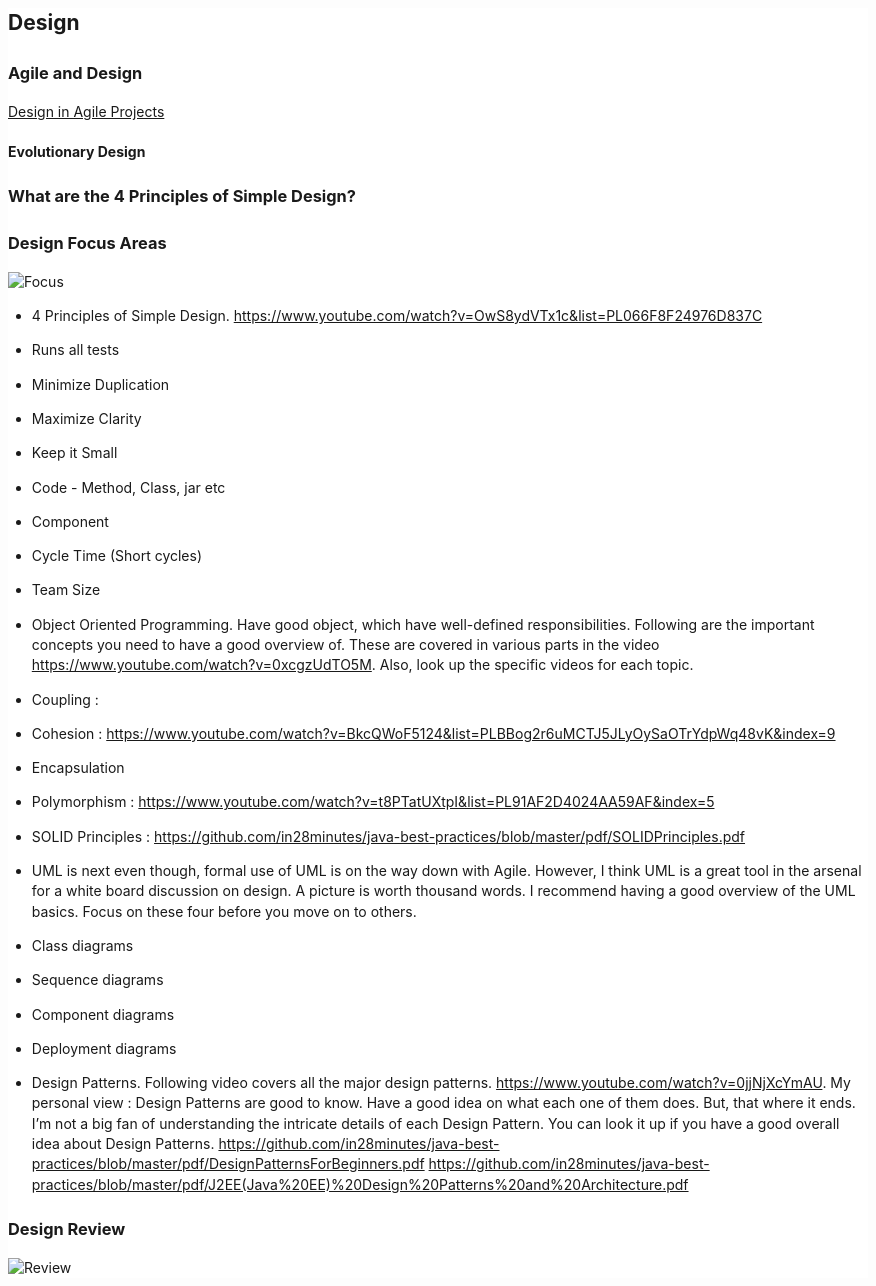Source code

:## Design

### Agile and Design
[Design in Agile Projects](pdf/AgileAndDesign-Evolution.pdf)

#### Evolutionary Design

### What are the 4 Principles of Simple Design?

### Design Focus Areas
![Focus](images/Design-Focus.png)
- 4 Principles of Simple Design. https://www.youtube.com/watch?v=OwS8ydVTx1c&list=PL066F8F24976D837C
 - Runs all tests
 - Minimize Duplication
 - Maximize Clarity
 - Keep it Small
 - Code - Method, Class, jar etc
 - Component
 - Cycle Time (Short cycles)
 - Team Size
 
- Object Oriented Programming. Have good object, which have well-defined responsibilities.  Following are the important concepts you need to have a good overview of. These are covered in various parts in the video https://www.youtube.com/watch?v=0xcgzUdTO5M. Also, look up the specific videos for each topic.
 - Coupling :
 - Cohesion : https://www.youtube.com/watch?v=BkcQWoF5124&list=PLBBog2r6uMCTJ5JLyOySaOTrYdpWq48vK&index=9
 - Encapsulation
 - Polymorphism : https://www.youtube.com/watch?v=t8PTatUXtpI&list=PL91AF2D4024AA59AF&index=5
 - SOLID Principles : https://github.com/in28minutes/java-best-practices/blob/master/pdf/SOLIDPrinciples.pdf
- UML is next even though, formal use of UML is on the way down with Agile. However, I think UML is a great tool in the arsenal for a white board discussion on design. A picture is worth thousand words. I recommend having a good overview of the UML basics. Focus on these four before you move on to others.
 - Class diagrams
 - Sequence diagrams
 - Component diagrams
 - Deployment diagrams
- Design Patterns. Following video covers all the major design patterns. https://www.youtube.com/watch?v=0jjNjXcYmAU. My personal view : Design Patterns are good to know. Have a good idea on what each one of them does. But, that where it ends. I’m not a big fan of understanding the intricate details of each Design Pattern. You can look it up if you have a good overall idea about Design Patterns.
https://github.com/in28minutes/java-best-practices/blob/master/pdf/DesignPatternsForBeginners.pdf
https://github.com/in28minutes/java-best-practices/blob/master/pdf/J2EE(Java%20EE)%20Design%20Patterns%20and%20Architecture.pdf

### Design Review
![Review](images/DesignReview.png)
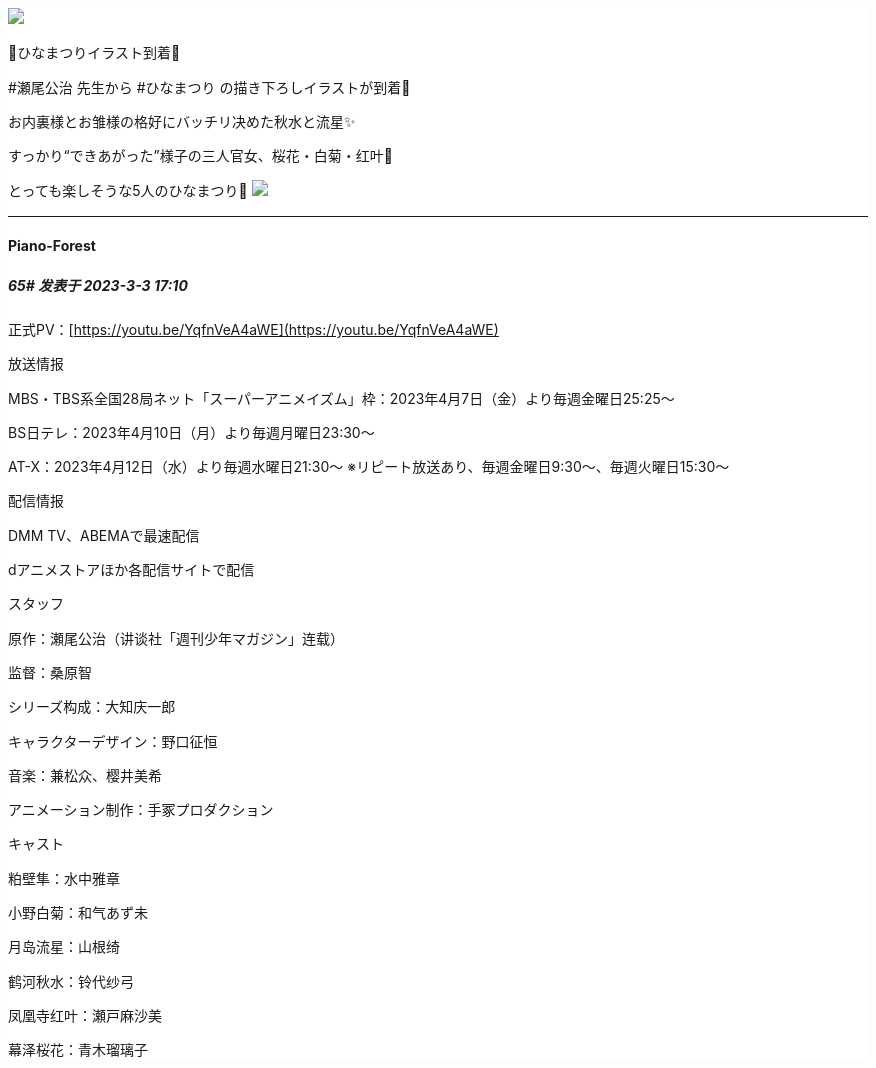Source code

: <img src="https://p.sda1.dev/10/b2c5907693baf7c4132ebb04667eb77d/20230303_170613.jpg" referrerpolicy="no-referrer">

🎎ひなまつりイラスト到着🎎

#瀬尾公治 先生から #ひなまつり の描き下ろしイラストが到着🌸

お内裏様とお雏様の格好にバッチリ决めた秋水と流星✨

すっかり“できあがった”様子の三人官女、桜花・白菊・红叶🍶

とっても楽しそうな5人のひなまつり🍑
<img src="https://p.sda1.dev/10/c8ab8b7516fc266c337dde2effeb19af/20230303_170617.jpg" referrerpolicy="no-referrer">

*****

####  Piano-Forest  
##### 65#       发表于 2023-3-3 17:10

正式PV：[https://youtu.be/YqfnVeA4aWE](https://youtu.be/YqfnVeA4aWE)

放送情报

MBS・TBS系全国28局ネット「スーパーアニメイズム」枠：2023年4月7日（金）より毎週金曜日25:25～

BS日テレ：2023年4月10日（月）より毎週月曜日23:30～

AT-X：2023年4月12日（水）より毎週水曜日21:30～ ※リピート放送あり、毎週金曜日9:30～、毎週火曜日15:30～

配信情报

DMM TV、ABEMAで最速配信

dアニメストアほか各配信サイトで配信

スタッフ

原作：瀬尾公治（讲谈社「週刊少年マガジン」连载）

监督：桑原智

シリーズ构成：大知庆一郎

キャラクターデザイン：野口征恒

音楽：兼松众、樱井美希

アニメーション制作：手冢プロダクション

キャスト

粕壁隼：水中雅章

小野白菊：和气あず未

月岛流星：山根绮

鹤河秋水：铃代纱弓

凤凰寺红叶：瀬戸麻沙美

幕泽桜花：青木瑠璃子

◇ ◇ ◇ ◇ ◇ ◇ ◇

» WORK INSTRUCTIONS: Reproduce the data exactly as it appears above. Pictures are to be left out.

» YOUR RESPONSE:
Source code

:## Design

### Agile and Design
[Design in Agile Projects](pdf/AgileAndDesign-Evolution.pdf)

#### Evolutionary Design

### What are the 4 Principles of Simple Design?

### Design Focus Areas
![Focus](images/Design-Focus.png)
- 4 Principles of Simple Design. https://www.youtube.com/watch?v=OwS8ydVTx1c&list=PL066F8F24976D837C
 - Runs all tests
 - Minimize Duplication
 - Maximize Clarity
 - Keep it Small
 - Code - Method, Class, jar etc
 - Component
 - Cycle Time (Short cycles)
 - Team Size
 
- Object Oriented Programming. Have good object, which have well-defined responsibilities.  Following are the important concepts you need to have a good overview of. These are covered in various parts in the video https://www.youtube.com/watch?v=0xcgzUdTO5M. Also, look up the specific videos for each topic.
 - Coupling :
 - Cohesion : https://www.youtube.com/watch?v=BkcQWoF5124&list=PLBBog2r6uMCTJ5JLyOySaOTrYdpWq48vK&index=9
 - Encapsulation
 - Polymorphism : https://www.youtube.com/watch?v=t8PTatUXtpI&list=PL91AF2D4024AA59AF&index=5
 - SOLID Principles : https://github.com/in28minutes/java-best-practices/blob/master/pdf/SOLIDPrinciples.pdf
- UML is next even though, formal use of UML is on the way down with Agile. However, I think UML is a great tool in the arsenal for a white board discussion on design. A picture is worth thousand words. I recommend having a good overview of the UML basics. Focus on these four before you move on to others.
 - Class diagrams
 - Sequence diagrams
 - Component diagrams
 - Deployment diagrams
- Design Patterns. Following video covers all the major design patterns. https://www.youtube.com/watch?v=0jjNjXcYmAU. My personal view : Design Patterns are good to know. Have a good idea on what each one of them does. But, that where it ends. I’m not a big fan of understanding the intricate details of each Design Pattern. You can look it up if you have a good overall idea about Design Patterns.
https://github.com/in28minutes/java-best-practices/blob/master/pdf/DesignPatternsForBeginners.pdf
https://github.com/in28minutes/java-best-practices/blob/master/pdf/J2EE(Java%20EE)%20Design%20Patterns%20and%20Architecture.pdf

### Design Review
![Review](images/DesignReview.png)
Source code

: <img src="https://p.sda1.dev/10/b2c5907693baf7c4132ebb04667eb77d/20230303_170613.jpg" referrerpolicy="no-referrer">

🎎ひなまつりイラスト到着🎎

#瀬尾公治 先生から #ひなまつり の描き下ろしイラストが到着🌸

お内裏様とお雏様の格好にバッチリ决めた秋水と流星✨

すっかり“できあがった”様子の三人官女、桜花・白菊・红叶🍶

とっても楽しそうな5人のひなまつり🍑
<img src="https://p.sda1.dev/10/c8ab8b7516fc266c337dde2effeb19af/20230303_170617.jpg" referrerpolicy="no-referrer">

*****

####  Piano-Forest  
##### 65#       发表于 2023-3-3 17:10

正式PV：[https://youtu.be/YqfnVeA4aWE](https://youtu.be/YqfnVeA4aWE)

放送情报

MBS・TBS系全国28局ネット「スーパーアニメイズム」枠：2023年4月7日（金）より毎週金曜日25:25～

BS日テレ：2023年4月10日（月）より毎週月曜日23:30～

AT-X：2023年4月12日（水）より毎週水曜日21:30～ ※リピート放送あり、毎週金曜日9:30～、毎週火曜日15:30～

配信情报

DMM TV、ABEMAで最速配信

dアニメストアほか各配信サイトで配信

スタッフ

原作：瀬尾公治（讲谈社「週刊少年マガジン」连载）

监督：桑原智

シリーズ构成：大知庆一郎

キャラクターデザイン：野口征恒

音楽：兼松众、樱井美希

アニメーション制作：手冢プロダクション

キャスト

粕壁隼：水中雅章

小野白菊：和气あず未

月岛流星：山根绮

鹤河秋水：铃代纱弓

凤凰寺红叶：瀬戸麻沙美

幕泽桜花：青木瑠璃子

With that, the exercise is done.